_Çalışma Yönergesi:_
"common name: Great-tailed grackle" ifadesini içeren satırdan kayıtların sonuna kadar uzanan bölümü, "phylum" yerine "division" koyarak yeniden yazın; geri kalan her şeyi olduğu gibi bırakın. Resimleri cevaba almayın.
──────── Alıştırma Malzemesi
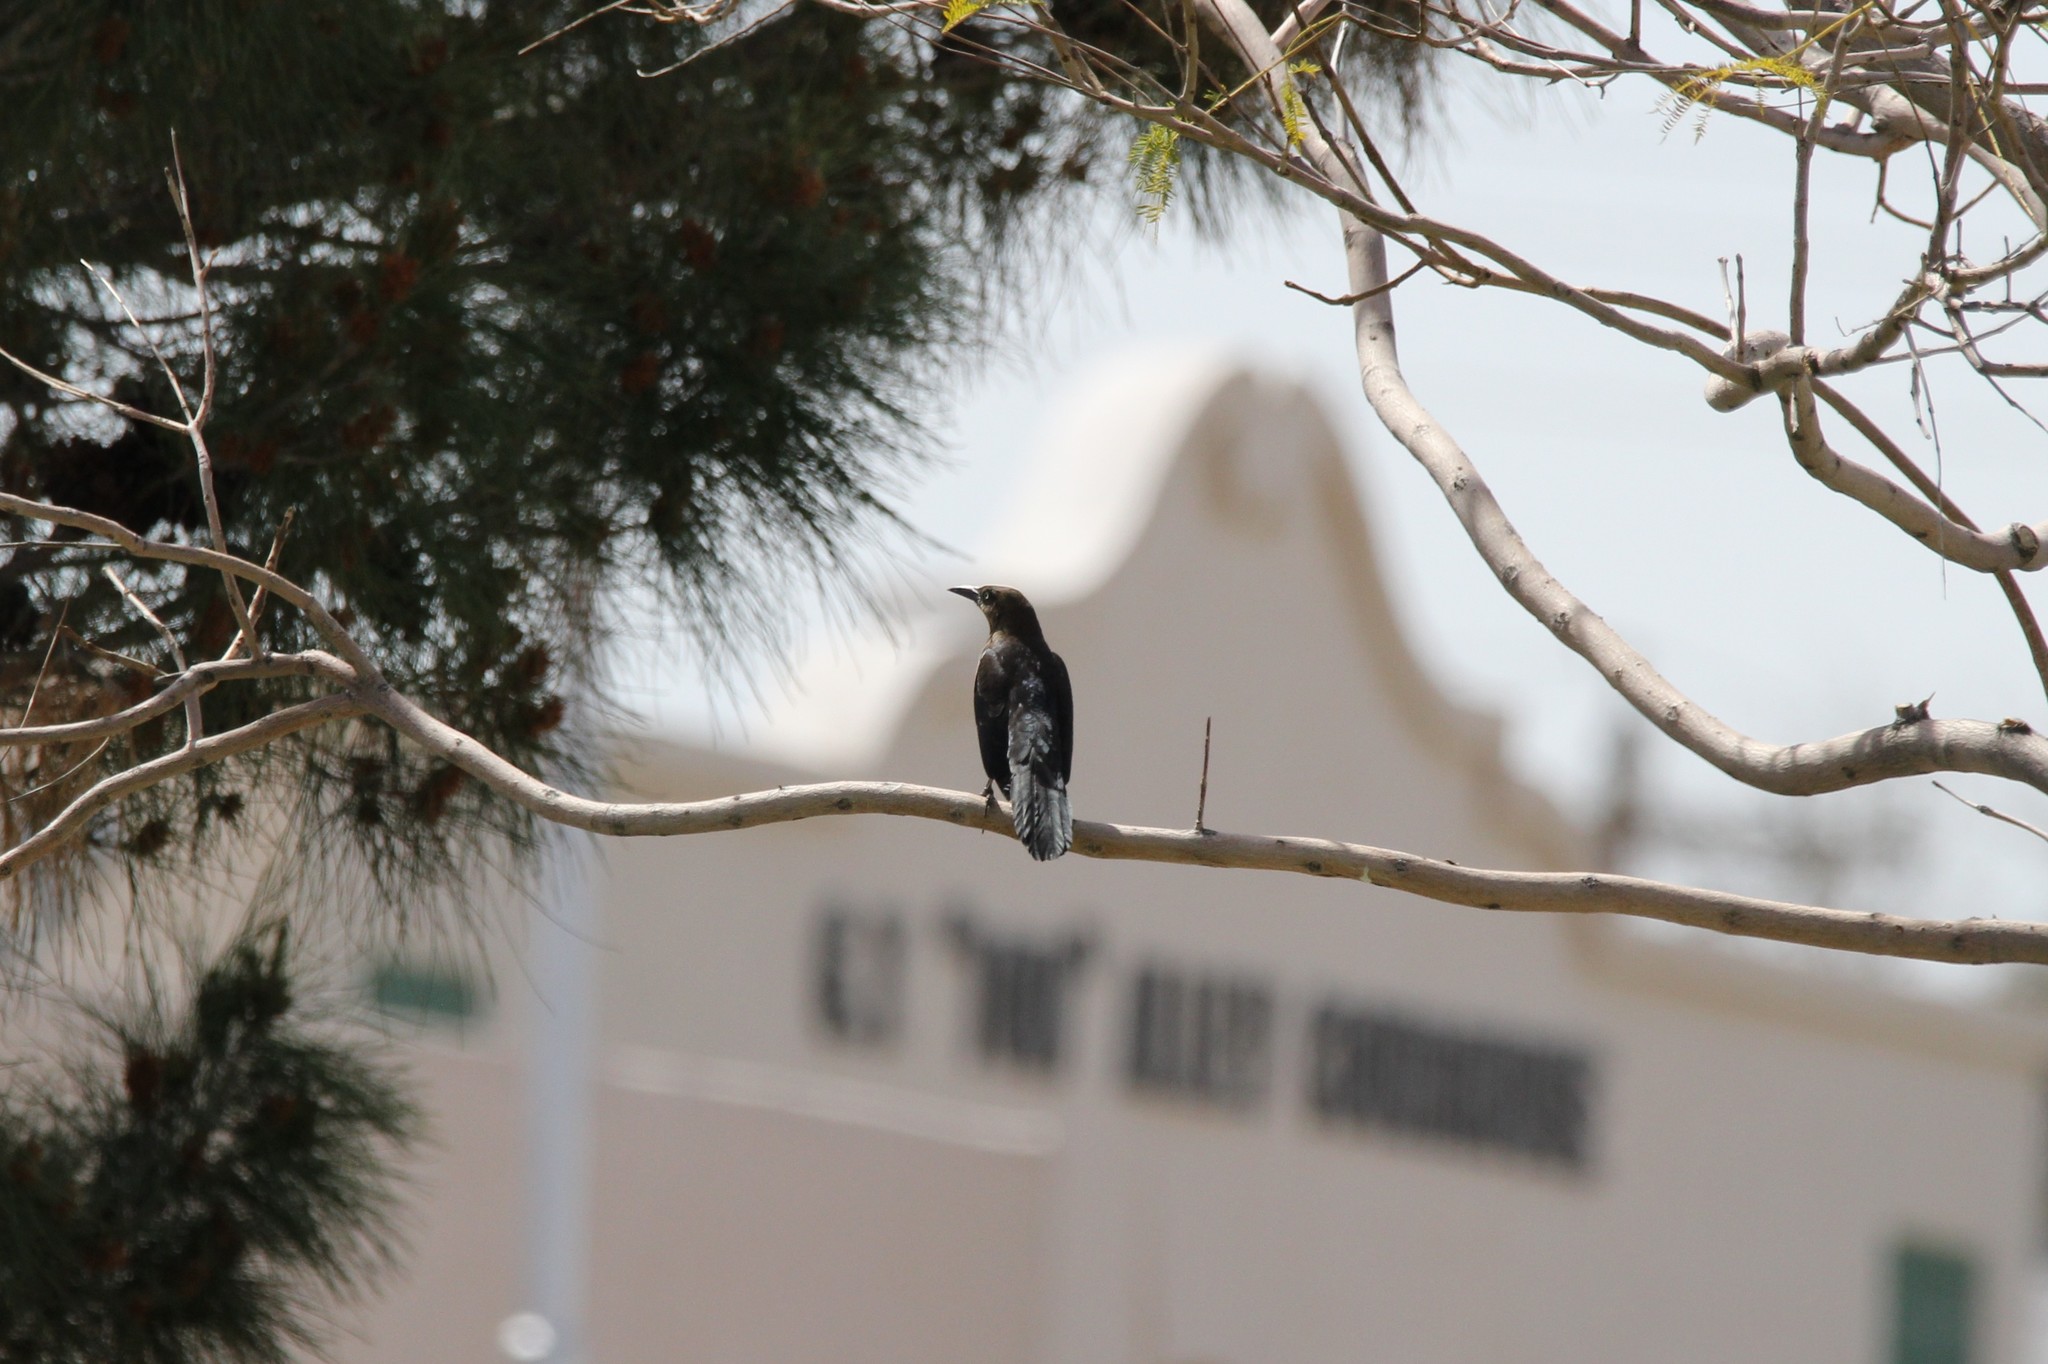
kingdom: Animalia
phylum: Chordata
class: Aves
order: Passeriformes
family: Icteridae
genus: Quiscalus
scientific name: Quiscalus mexicanus
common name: Great-tailed grackle
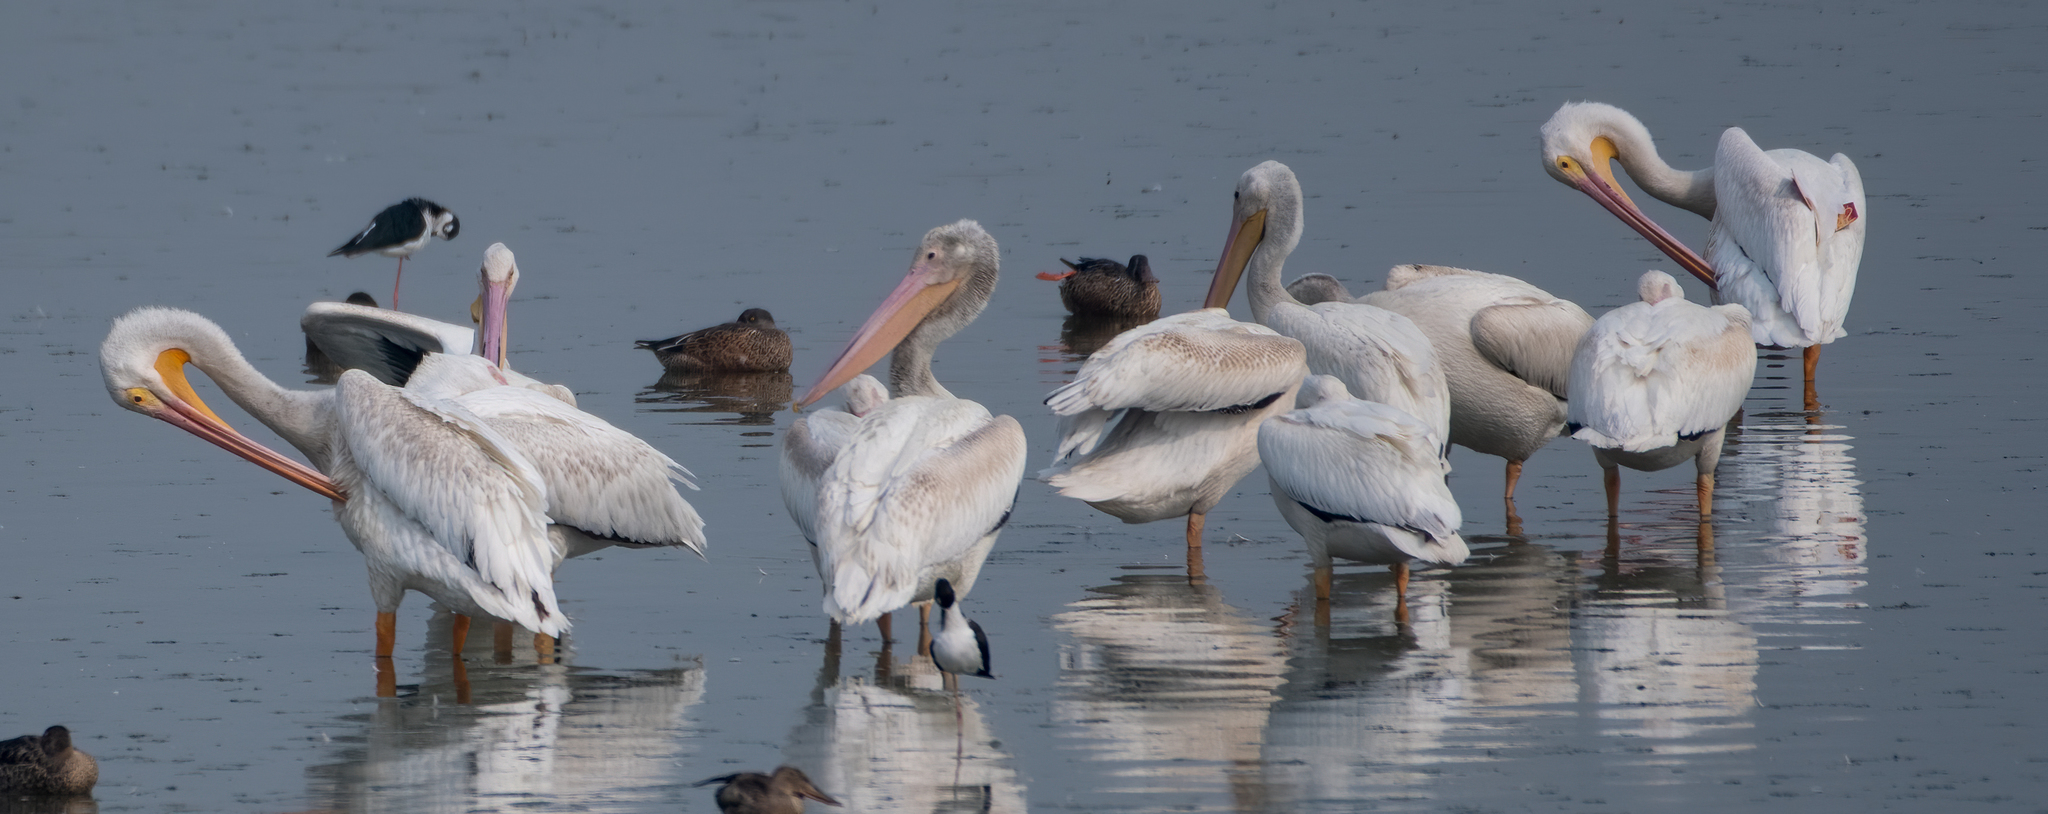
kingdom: Animalia
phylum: Chordata
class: Aves
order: Pelecaniformes
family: Pelecanidae
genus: Pelecanus
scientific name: Pelecanus erythrorhynchos
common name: American white pelican
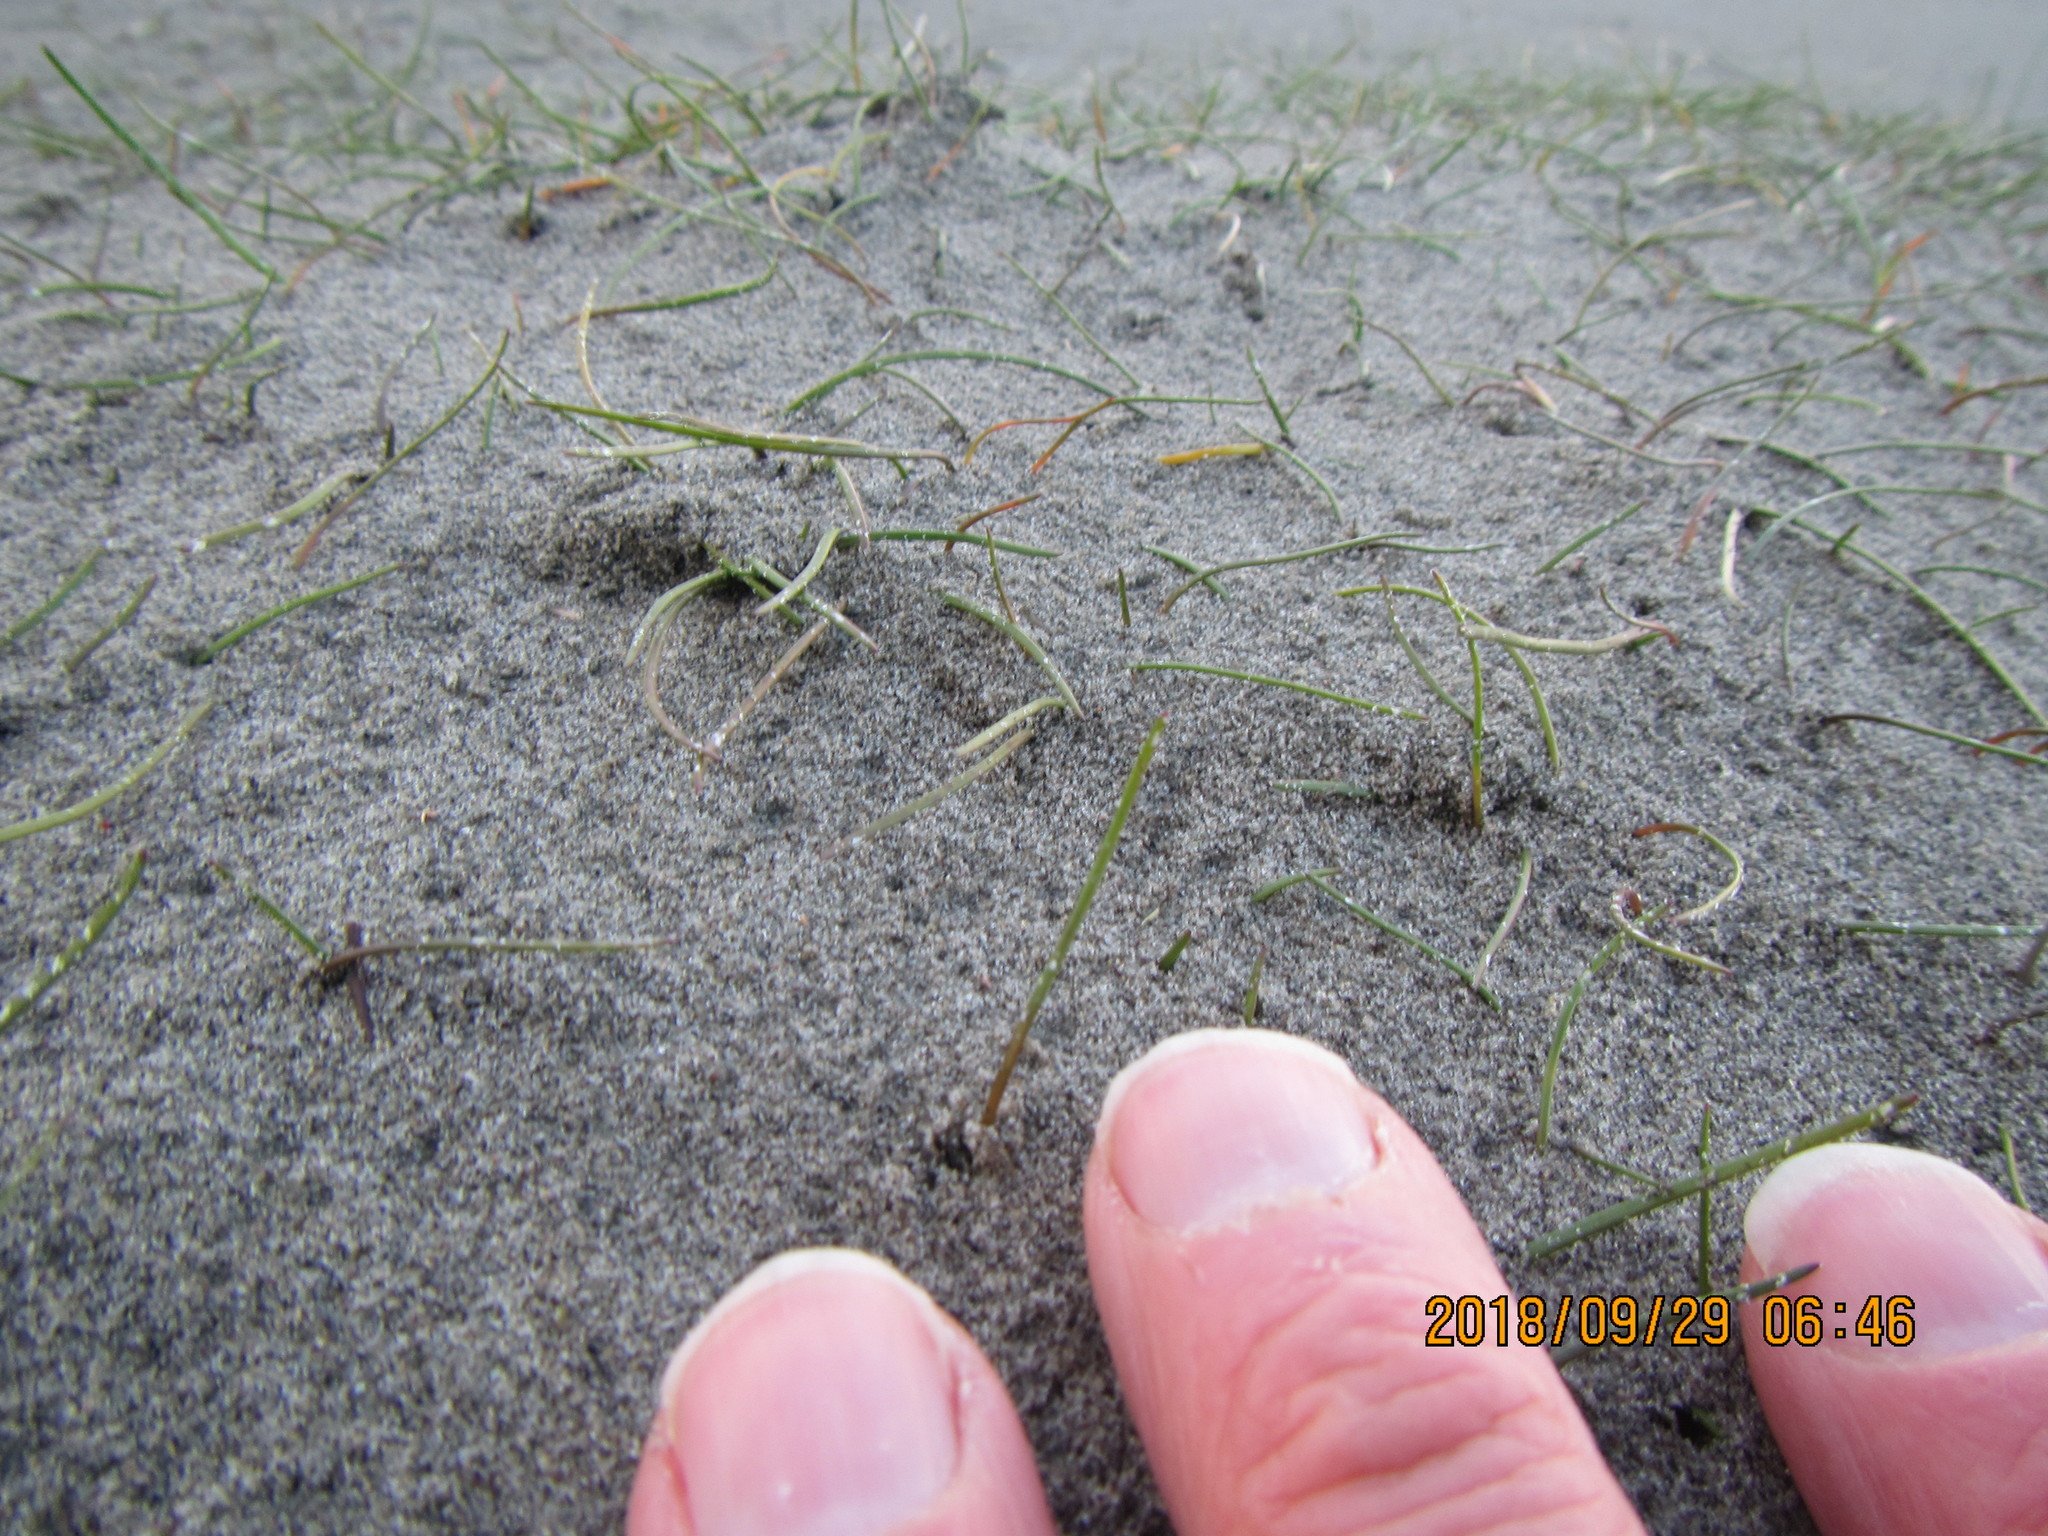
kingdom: Plantae
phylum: Tracheophyta
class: Liliopsida
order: Alismatales
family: Juncaginaceae
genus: Triglochin
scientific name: Triglochin striata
────────────────
_Tam Çözüm:_
common name: Great-tailed grackle
kingdom: Animalia
division: Chordata
class: Aves
order: Pelecaniformes
family: Pelecanidae
genus: Pelecanus
scientific name: Pelecanus erythrorhynchos
common name: American white pelican
kingdom: Plantae
division: Tracheophyta
class: Liliopsida
order: Alismatales
family: Juncaginaceae
genus: Triglochin
scientific name: Triglochin striata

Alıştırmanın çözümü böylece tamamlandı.